Bill Conerly writes:

I wasted mega-hours writing without a plan. Then I bought a book about writing a non-fiction proposal. Writing the proposal led me to have a plan that actually related to my market. Once I had sold the book, I had to get around to writing it. (I only had two sample chapters when my agent started pitching it to publishers.) Having sold the publisher a particular outline, I felt I needed to follow it--and the book benefited greatly from that plan.

The proposal book I used is Elizabeth Lyon's Non-Fiction Book Proposals Anybody Can Write, and I recommend it highly.

Philo writes:

The first requirement, that the topic be one of the most important with which an author might deal, is too restrictive. There are advantages to specialization, in which many authors are writing on narrow topics.

phineas writes:

In writing non-fiction, the supreme rule is to have something to say. When you've got something to say, the way you say it is mere implementation details. If your implementation lacks writerly polish, it essentially does not matter.

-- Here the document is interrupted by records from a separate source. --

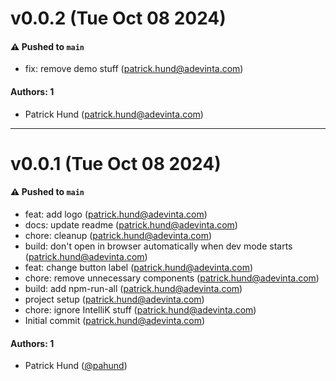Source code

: # v0.0.2 (Tue Oct 08 2024)

#### ⚠️ Pushed to `main`

- fix: remove demo stuff (patrick.hund@adevinta.com)

#### Authors: 1

- Patrick Hund (patrick.hund@adevinta.com)

---

# v0.0.1 (Tue Oct 08 2024)

#### ⚠️ Pushed to `main`

- feat: add logo (patrick.hund@adevinta.com)
- docs: update readme (patrick.hund@adevinta.com)
- chore: cleanup (patrick.hund@adevinta.com)
- build: don't open in browser automatically when dev mode starts (patrick.hund@adevinta.com)
- feat: change button label (patrick.hund@adevinta.com)
- chore: remove unnecessary components (patrick.hund@adevinta.com)
- build: add npm-run-all (patrick.hund@adevinta.com)
- project setup (patrick.hund@adevinta.com)
- chore: ignore IntelliK stuff (patrick.hund@adevinta.com)
- Initial commit (patrick.hund@adevinta.com)

#### Authors: 1

- Patrick Hund ([@pahund](https://github.com/pahund))
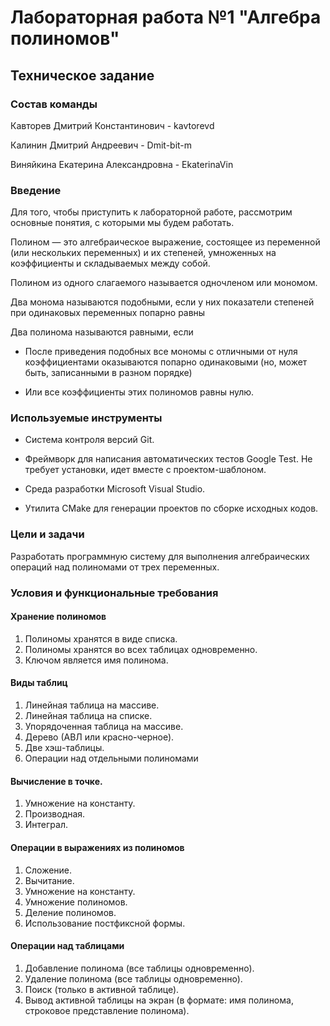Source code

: # **Лабораторная работа №1 "Алгебра полиномов"**
## **Техническое задание**
### **Состав команды**
Кавторев Дмитрий Константинович - kavtorevd

Калинин Дмитрий Андреевич - Dmit-bit-m

Виняйкина Екатерина Александровна - EkaterinaVin
### **Введение**
Для того, чтобы приступить к лабораторной работе, рассмотрим основные понятия, с которыми мы будем работать.

Полином — это алгебраическое выражение, состоящее из переменной (или нескольких переменных) и их степеней, умноженных на коэффициенты и складываемых между собой.

Полином из одного слагаемого называется одночленом или мономом.

Два монома называются подобными, если у них показатели степеней при одинаковых переменных попарно равны

Два полинома называются равными, если

- После приведения подобных все мономы с отличными от нуля коэффициентами оказываются попарно одинаковыми (но, может быть, записанными в разном порядке)

- Или все коэффициенты этих полиномов равны нулю.

### **Используемые инструменты**
- Система контроля версий Git.

- Фреймворк для написания автоматических тестов Google Test. Не требует установки, идет вместе с проектом-шаблоном.

- Среда разработки Microsoft Visual Studio.

- Утилита CMake для генерации проектов по сборке исходных кодов.

### **Цели и задачи**
Разработать программную систему для выполнения алгебраических операций над полиномами от трех переменных.

### **Условия и функциональные требования**
#### **Хранение полиномов**

1. Полиномы хранятся в виде списка.
2. Полиномы хранятся во всех таблицах одновременно.
3. Ключом является имя полинома.
#### **Виды таблиц**

1. Линейная таблица на массиве.
2. Линейная таблица на списке.
3. Упорядоченная таблица на массиве.
4. Дерево (АВЛ или красно-черное).
5. Две хэш-таблицы.
6. Операции над отдельными полиномами

#### **Вычисление в точке.**
1. Умножение на константу.
2. Производная.
3. Интеграл.
#### **Операции в выражениях из полиномов**

1. Сложение.
2. Вычитание.
3. Умножение на константу.
4. Умножение полиномов.
5. Деление полиномов.
6. Использование постфиксной формы.
#### **Операции над таблицами**

1. Добавление полинома (все таблицы одновременно).
2. Удаление полинома (все таблицы одновременно).
3. Поиск (только в активной таблице).
4. Вывод активной таблицы на экран (в формате: имя полинома, строковое представление полинома).
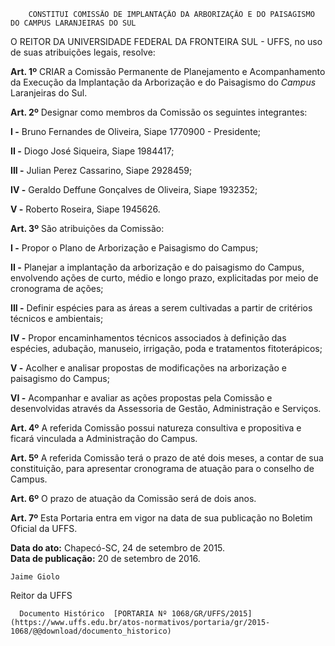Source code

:         CONSTITUI COMISSÃO DE IMPLANTAÇÃO DA ARBORIZAÇÃO E DO PAISAGISMO DO CAMPUS LARANJEIRAS DO SUL  

O REITOR DA UNIVERSIDADE FEDERAL DA FRONTEIRA SUL - UFFS, no uso de suas atribuições legais, resolve:

 **Art. 1º** CRIAR a Comissão Permanente de Planejamento e Acompanhamento da Execução da Implantação da Arborização e do Paisagismo do *Campus* Laranjeiras do Sul.

 **Art. 2º** Designar como membros da Comissão os seguintes integrantes:

 **I -** Bruno Fernandes de Oliveira, Siape 1770900 - Presidente;

 **II -** Diogo José Siqueira, Siape 1984417;

 **III -** Julian Perez Cassarino, Siape 2928459;

 **IV -** Geraldo Deffune Gonçalves de Oliveira, Siape 1932352;

 **V -** Roberto Roseira, Siape 1945626.

 **Art. 3º** São atribuições da Comissão:

 **I -** Propor o Plano de Arborização e Paisagismo do Campus;

 **II -** Planejar a implantação da arborização e do paisagismo do Campus, envolvendo ações de curto, médio e longo prazo, explicitadas por meio de cronograma de ações;

 **III -** Definir espécies para as áreas a serem cultivadas a partir de critérios técnicos e ambientais;

 **IV -** Propor encaminhamentos técnicos associados à definição das espécies, adubação, manuseio, irrigação, poda e tratamentos fitoterápicos;

 **V -** Acolher e analisar propostas de modificações na arborização e paisagismo do Campus;

 **VI -** Acompanhar e avaliar as ações propostas pela Comissão e desenvolvidas através da Assessoria de Gestão, Administração e Serviços.

 **Art. 4º** A referida Comissão possui natureza consultiva e propositiva e ficará vinculada a Administração do Campus.

 **Art. 5º** A referida Comissão terá o prazo de até dois meses, a contar de sua constituição, para apresentar cronograma de atuação para o conselho de Campus.

 **Art. 6º** O prazo de atuação da Comissão será de dois anos.

 **Art. 7º** Esta Portaria entra em vigor na data de sua publicação no Boletim Oficial da UFFS.

  

   **Data do ato:** Chapecó-SC, 24 de setembro de 2015.   
 **Data de publicação:**  20 de setembro de 2016. 

    Jaime Giolo   
 Reitor da UFFS 

      Documento Histórico  [PORTARIA Nº 1068/GR/UFFS/2015](https://www.uffs.edu.br/atos-normativos/portaria/gr/2015-1068/@@download/documento_historico)     
      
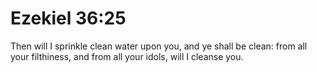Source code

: # Ezekiel 36:25

Then will I sprinkle clean water upon you, and ye shall be clean: from all your filthiness, and from all your idols, will I cleanse you.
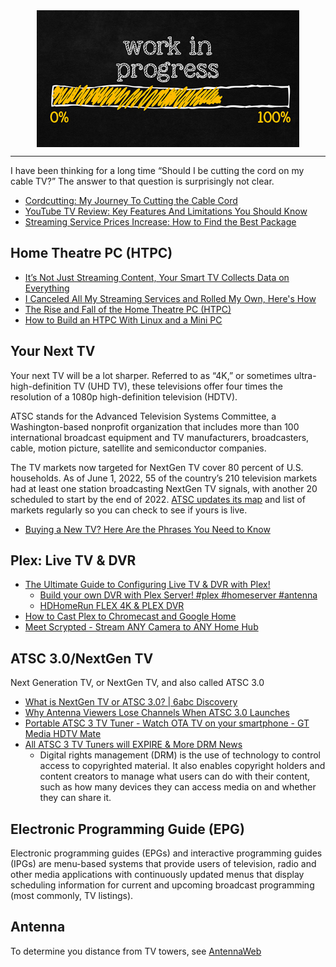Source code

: <!--
Maintainer:   jeffskinnerbox@yahoo.com / www.jeffskinnerbox.me
Version:      0.0.0
-->


<div align="center">
<img src="https://raw.githubusercontent.com/jeffskinnerbox/blog/main/content/images/banners-bkgrds/work-in-progress.jpg"
    title="These materials require additional work and are not ready for general use." align="center" width=420px height=219px>
</div>

-----



I have been thinking for a long time
“Should I be cutting the cord on my cable TV?”
The answer to that question is surprisingly not clear.

* [Cordcutting: My Journey To Cutting the Cable Cord](https://hometechhacker.com/cordcutting-cable-journey/)
* [YouTube TV Review: Key Features And Limitations You Should Know](https://hometechhacker.com/youtube-tv-review/)
* [Streaming Service Prices Increase: How to Find the Best Package](https://www.aarp.org/home-family/personal-technology/info-2022/streaming-services-need-to-know.html)

## Home Theatre PC (HTPC)

* [It’s Not Just Streaming Content, Your Smart TV Collects Data on Everything](https://www.howtogeek.com/its-not-just-streaming-content-your-smart-tv-collects-data-on-everything/)
* [I Canceled All My Streaming Services and Rolled My Own, Here's How](https://www.howtogeek.com/i-canceled-my-streaming-services-and-rolled-my-own/)
* [The Rise and Fall of the Home Theatre PC (HTPC)](https://www.howtogeek.com/the-rise-and-fall-of-the-home-theatre-pc/)
* [How to Build an HTPC With Linux and a Mini PC](https://www.howtogeek.com/how-to-build-an-htpc-with-linux-and-a-mini-pc/)

## Your Next TV

Your next TV will be a lot sharper. Referred to as “4K,” or sometimes ultra-high-definition TV (UHD TV), these televisions offer four times the resolution of a 1080p high-definition television (HDTV).

ATSC stands for the Advanced Television Systems Committee, a Washington-based nonprofit organization that includes more than 100 international broadcast equipment and TV manufacturers, broadcasters, cable, motion picture, satellite and semiconductor companies.

The TV markets now targeted for NextGen TV cover 80 percent of U.S. households. As of June 1, 2022,  55 of the country’s 210 television markets had at least one station broadcasting NextGen TV signals, with another 20 scheduled to start by the end of 2022. [ATSC updates its map](https://www.atsc.org/nextgen-tv/deployments/) and list of markets regularly so you can check to see if yours is live.

* [Buying a New TV? Here Are the Phrases You Need to Know](https://www.aarp.org/home-family/personal-technology/info-2021/buying-new-television.html)

## Plex: Live TV & DVR

* [The Ultimate Guide to Configuring Live TV & DVR with Plex!](https://www.youtube.com/watch?v=Q5okoyPewyU)
  * [Build your own DVR with Plex Server! #plex #homeserver #antenna](https://www.youtube.com/watch?v=0HxtccUFtm8)
  * [HDHomeRun FLEX 4K & PLEX DVR](https://www.youtube.com/watch?v=YFnEuATA2Nk)
* [How to Cast Plex to Chromecast and Google Home](https://www.youtube.com/watch?v=1FkDya3cD08)
* [Meet Scrypted - Stream ANY Camera to ANY Home Hub](https://www.youtube.com/watch?v=x1xsFRQYSv0)

## ATSC 3.0/NextGen TV

Next Generation TV, or NextGen TV, and also called ATSC 3.0

* [What is NextGen TV or ATSC 3.0? | 6abc Discovery](https://www.youtube.com/watch?v=66THgtdd3fo)
* [Why Antenna Viewers Lose Channels When ATSC 3.0 Launches](https://www.youtube.com/watch?v=VIbLtjxdEHY)
* [Portable ATSC 3 TV Tuner - Watch OTA TV on your smartphone - GT Media HDTV Mate](https://www.youtube.com/watch?v=9SY4lpU_po4)
* [All ATSC 3 TV Tuners will EXPIRE & More DRM News](https://www.youtube.com/watch?v=e1vTpSJHVyo)
  * Digital rights management (DRM) is the use of technology to control access to copyrighted material. It also enables copyright holders and content creators to manage what users can do with their content, such as how many devices they can access media on and whether they can share it.

## Electronic Programming Guide (EPG)

Electronic programming guides (EPGs) and interactive programming guides (IPGs) are menu-based systems that provide users of television, radio and other media applications with continuously updated menus that display scheduling information for current and upcoming broadcast programming (most commonly, TV listings).

## Antenna

To determine you distance from TV towers, see [AntennaWeb](https://www.antennaweb.org/)


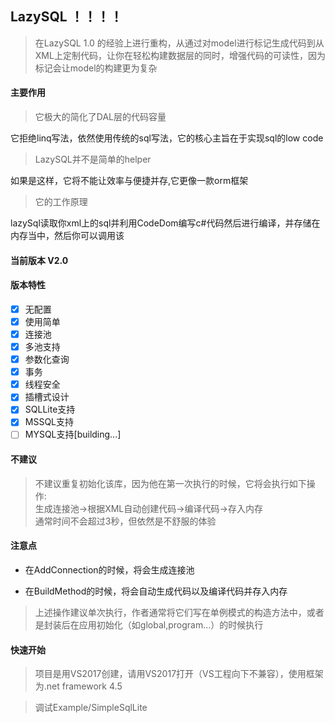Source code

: ## LazySQL ！！！！

> 在LazySQL 1.0 的经验上进行重构，从通过对model进行标记生成代码到从XML上定制代码，让你在轻松构建数据层的同时，增强代码的可读性，因为标记会让model的构建更为复杂

#### 主要作用

> 它极大的简化了DAL层的代码容量

它拒绝linq写法，依然使用传统的sql写法，它的核心主旨在于实现sql的low code

> LazySQL并不是简单的helper

如果是这样，它将不能让效率与便捷并存,它更像一款orm框架

> 它的工作原理

lazySql读取你xml上的sql并利用CodeDom编写c#代码然后进行编译，并存储在内存当中，然后你可以调用该

#### 当前版本 V2.0

#### 版本特性

- [x] 无配置
- [x] 使用简单
- [x] 连接池
- [x] 多池支持
- [x] 参数化查询
- [x] 事务
- [x] 线程安全
- [x] 插槽式设计
- [x] SQLLite支持
- [x] MSSQL支持
- [ ] MYSQL支持[building...]

#### 不建议

> 不建议重复初始化该库，因为他在第一次执行的时候，它将会执行如下操作:<br/>生成连接池→根据XML自动创建代码→编译代码→存入内存<br/>通常时间不会超过3秒，但依然是不舒服的体验

#### 注意点

- 在AddConnection的时候，将会生成连接池

- 在BuildMethod的时候，将会自动生成代码以及编译代码并存入内存

> 上述操作建议单次执行，作者通常将它们写在单例模式的构造方法中，或者是封装后在应用初始化（如global,program...）的时候执行

#### 快速开始

> 项目是用VS2017创建，请用VS2017打开（VS工程向下不兼容），使用框架为.net framework 4.5

> 调试Example/SimpleSqlLite
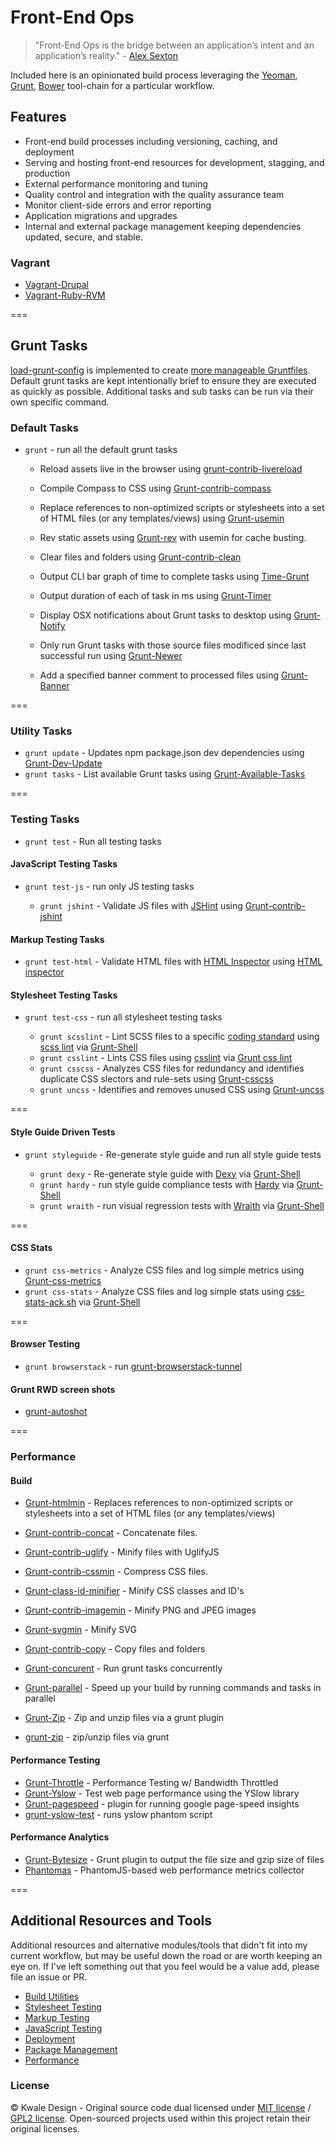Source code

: Front-End Ops
=============

>"Front-End Ops is the bridge between an application’s intent and an application’s reality." - [Alex Sexton](http://www.smashingmagazine.com/2013/06/11/front-end-ops/) 

Included here is an opinionated build process leveraging the [Yeoman](http://yeoman.io/), [Grunt](http://gruntjs.com/), [Bower](http://bower.io/) tool-chain for a particular workflow.

## Features

  * Front-end build processes including versioning, caching, and deployment
  * Serving and hosting front-end resources for development, stagging, and
    production
  * External performance monitoring and tuning
  * Quality control and integration with the quality assurance team
  * Monitor client-side errors and error reporting
  * Application migrations and upgrades
  * Internal and external package management keeping dependencies updated,
    secure, and stable.

### Vagrant

  * [Vagrant-Drupal](https://github.com/kwaledesign/vagrant-drupal)
  * [Vagrant-Ruby-RVM](https://github.com/kwaledesign/vagrant-ruby-rvm)

===

## Grunt Tasks

[load-grunt-config](https://github.com/firstandthird/load-grunt-config) is implemented to create [more manageable Gruntfiles](http://www.thomasboyt.com/2013/09/01/maintainable-grunt.html). Default grunt tasks are kept intentionally brief to ensure they are executed as quickly as possible.  Additional tasks and sub tasks can be run via their own specific command.

### Default Tasks

  * `grunt` - run all the default grunt tasks

    * Reload assets live in the browser using  [grunt-contrib-livereload](https://github.com/gruntjs/grunt-contrib-livereload) 
    * Compile Compass to CSS using [Grunt-contrib-compass](https://github.com/gruntjs/grunt-contrib-compass)
    * Replace references to non-optimized scripts or stylesheets into a set of HTML files (or any templates/views) using [Grunt-usemin](https://github.com/yeoman/grunt-usemin)
    * Rev static assets using [Grunt-rev](https://github.com/cbas/grunt-rev) with usemin for cache busting.
    * Clear files and folders using [Grunt-contrib-clean](https://github.com/gruntjs/grunt-contrib-clean)

    * Output CLI bar graph of time to complete tasks using [Time-Grunt](https://github.com/sindresorhus/time-grunt)
    * Output duration of each of task in ms using [Grunt-Timer](https://npmjs.org/package/grunt-timer)
    * Display OSX notifications about Grunt tasks to desktop using [Grunt-Notify](https://npmjs.org/package/grunt-notify)
    * Only run Grunt tasks with those source files modificed since last
      successful run using [Grunt-Newer](https://npmjs.org/package/grunt-newer)
    * Add a specified banner comment to processed files using [Grunt-Banner](https://npmjs.org/package/grunt-banner)

===
 
### Utility Tasks
  * `grunt update` - Updates npm package.json dev dependencies using [Grunt-Dev-Update](https://github.com/pgilad/grunt-dev-update)
  * `grunt tasks` - List available Grunt tasks using [Grunt-Available-Tasks](https://github.com/ben-eb/grunt-available-tasks)

===
 
### Testing Tasks 
  * `grunt test` - Run all testing tasks

#### JavaScript Testing Tasks 
  * `grunt test-js` - run only JS testing tasks
   
    * `grunt jshint` - Validate JS files with [JSHint](http://www.jshint.com/) using [Grunt-contrib-jshint](https://github.com/gruntjs/grunt-contrib-jshint)

#### Markup Testing Tasks

   * `grunt test-html` - Validate HTML files with [HTML Inspector](http://philipwalton.com/articles/introducing-html-inspector/) using [HTML inspector](https://github.com/philipwalton/html-inspector)

#### Stylesheet Testing Tasks

  * `grunt test-css` - run all stylesheet testing tasks
   
    * `grunt scsslint` - Lint SCSS files to a specific [coding standard](https://github.com/kwaledesign/Coding-Standards) using [scss lint](https://github.com/kwaledesign/scss-lint) via [Grunt-Shell](https://npmjs.org/package/grunt-shell) 
    * `grunt csslint` - Lints CSS files using [csslint](https://github.com/stubbornella/csslint) via [Grunt css lint](https://github.com/gruntjs/grunt-contrib-csslint)
    * `grunt csscss` - Analyzes CSS files for redundancy and identifies
      duplicate CSS slectors and rule-sets using [Grunt-csscss](https://github.com/peterkeating/grunt-csscss)
    * `grunt uncss` - Identifies and removes unused CSS using [Grunt-uncss](https://github.com/addyosmani/grunt-uncss)

===

#### Style Guide Driven Tests

  * `grunt styleguide` - Re-generate style guide and run all style guide tests

    * `grunt dexy` - Re-generate style guide with [Dexy](https://dexy.it) via [Grunt-Shell](https://npmjs.org/package/grunt-shell)
    * `grunt hardy` - run style guide compliance tests with [Hardy](https://hardy.io) via [Grunt-Shell](https://npmjs.org/package/grunt-shell)
    * `grunt wraith` - run visual regression tests with [Wraith](https://github.com/BBC-News/wraith) via [Grunt-Shell](https://npmjs.org/package/grunt-shell)
 
===

#### CSS Stats
  * `grunt css-metrics` - Analyze CSS files and log simple metrics using [Grunt-css-metrics](https://github.com/phamann/grunt-css-metrics)
  * `grunt css-stats` - Analyze CSS files and log simple stats using [css-stats-ack.sh](https://gist.github.com/kwaledesign/3813516) via [Grunt-Shell](https://npmjs.org/package/grunt-shell)

===
 
#### Browser Testing
 * `grunt browserstack` - run [grunt-browserstack-tunnel]()

#### Grunt RWD screen shots
 * [grunt-autoshot](https://github.com/Ferrari/grunt-autoshot)
 
===
  
### Performance
 
#### Build
  * [Grunt-htmlmin](https://github.com/yeoman/grunt-usemin) - Replaces references to
    non-optimized scripts or stylesheets into a set of HTML files (or any
    templates/views)
  * [Grunt-contrib-concat](https://github.com/gruntjs/grunt-contrib-concat) - Concatenate files.
  * [Grunt-contrib-uglify](https://github.com/gruntjs/grunt-contrib-uglify) - Minify files with UglifyJS
  * [Grunt-contrib-cssmin](https://github.com/gruntjs/grunt-contrib-cssmin) - Compress CSS files.
  * [Grunt-class-id-minifier](https://npmjs.org/package/grunt-class-id-minifier) - Minify CSS classes and ID's
  * [Grunt-contrib-imagemin](https://github.com/gruntjs/grunt-contrib-imagemin) - Minify PNG and JPEG images
  * [Grunt-svgmin](https://github.com/sindresorhus/grunt-svgmin) - Minify SVG
  * [Grunt-contrib-copy](https://github.com/gruntjs/grunt-contrib-copy) - Copy files and folders
  * [Grunt-concurent](https://github.com/sindresorhus/grunt-concurrent) - Run grunt tasks concurrently
  * [Grunt-parallel](https://github.com/iammerrick/grunt-parallel) - Speed up your build by running commands and tasks in parallel
 

  * [Grunt-Zip](https://github.com/twolfson/grunt-zip) - Zip and unzip files via a grunt plugin
  * [grunt-zip](https://npmjs.org/package/grunt-zip) - zip/unzip files via grunt

#### Performance Testing
  * [Grunt-Throttle](https://github.com/tjgq/grunt-throttle) - Performance Testing w/ Bandwidth Throttled
  * [Grunt-Yslow](https://github.com/andyshora/grunt-yslow) - Test web page performance using the YSlow library
  * [Grunt-pagespeed](https://npmjs.org/package/grunt-pagespeed) - plugin for running google page-speed insights
  * [grunt-yslow-test](https://npmjs.org/package/grunt-yslow-test) - runs yslow phantom script

#### Performance Analytics
  * [Grunt-Bytesize](https://npmjs.org/package/grunt-bytesize) - Grunt plugin to output the file size and gzip size of files
  * [Phantomas](https://github.com/macbre/phantomas) - PhantomJS-based web performance metrics collector

===

## Additional Resources and Tools

Additional resources and alternative modules/tools that didn't fit into my current workflow, but may be useful down the road or are worth keeping an eye on. If I've left something out that you feel would be a value add, please file an issue or PR.

  * [Build Utilities](https://github.com/kwaledesign/FrontEnd-Ops/blob/master/resources/Build-Utilities.md) 
  * [Stylesheet Testing](https://github.com/kwaledesign/FrontEnd-Ops/blob/master/resources/Stylesheet-Testing.md)
  * [Markup Testing](https://github.com/kwaledesign/FrontEnd-Ops/blob/master/resources/HTML-Testing.md)
  * [JavaScript Testing](https://github.com/kwaledesign/FrontEnd-Ops/blob/master/resources/JavaScript-Testing.md)
  * [Deployment](https://github.com/kwaledesign/FrontEnd-Ops/blob/master/resources/Deployment.md)
  * [Package Management](https://github.com/kwaledesign/FrontEnd-Ops/blob/master/resources/Package-Management.md)
  * [Performance](https://github.com/kwaledesign/FrontEnd-Ops/blob/master/resources/Performance.md)

### License
© Kwale Design - Original source code dual licensed under [MIT license](http://www.opensource.org/licenses/mit-license.php) / [GPL2 license](http://www.gnu.org/licenses/gpl-2.0.html). Open-sourced projects used within this project retain their original licenses.

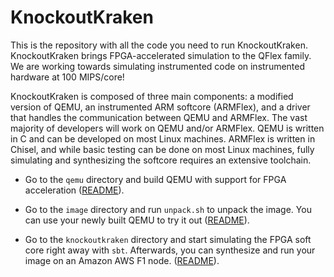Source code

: # KnockoutKraken

This is the repository with all the code you need to run KnockoutKraken. KnockoutKraken brings FPGA-accelerated simulation to the QFlex family. We are working towards simulating instrumented code on instrumented hardware at 100 MIPS/core!

KnockoutKraken is composed of three main components: a modified version of QEMU, an instrumented ARM softcore (ARMFlex), and a driver that handles the communication between QEMU and ARMFlex. The vast majority of developers will work on QEMU and/or ARMFlex. QEMU is written in C and can be developed on most Linux machines. ARMFlex is written in Chisel, and while basic testing can be done on most Linux machines, fully simulating and synthesizing the softcore requires an extensive toolchain.

- Go to the `qemu` directory and build QEMU with support for FPGA acceleration ([README](https://github.com/parsa-epfl/qemu/blob/knockoutkraken/README.md)).

- Go to the `image` directory and run `unpack.sh` to unpack the image. You can use your newly built QEMU to try it out ([README](https://github.com/parsa-epfl/images/blob/matmul-knockoutkraken/README.md)).

- Go to the `knockoutkraken` directory and start simulating the FPGA soft core right away with `sbt`. Afterwards, you can synthesize and run your image on an Amazon AWS F1 node. ([README](https://github.com/parsa-epfl/KnockoutKraken/blob/master/README.md)).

Most of what gets written isn't worth saying because it's too "me-too", as the saying goes. You're liable to be too "me-too" yourself if you go along with Bryan's emphasis on "topic importance", because inevitably most of the content of "important" topics is well-trodden territory. When you have something to say, it does not matter whether the topic is broad or narrow. If everyone on earth read a book I'd like to write, 99% of the readers would've wasted their time on technicalities that are useless to them.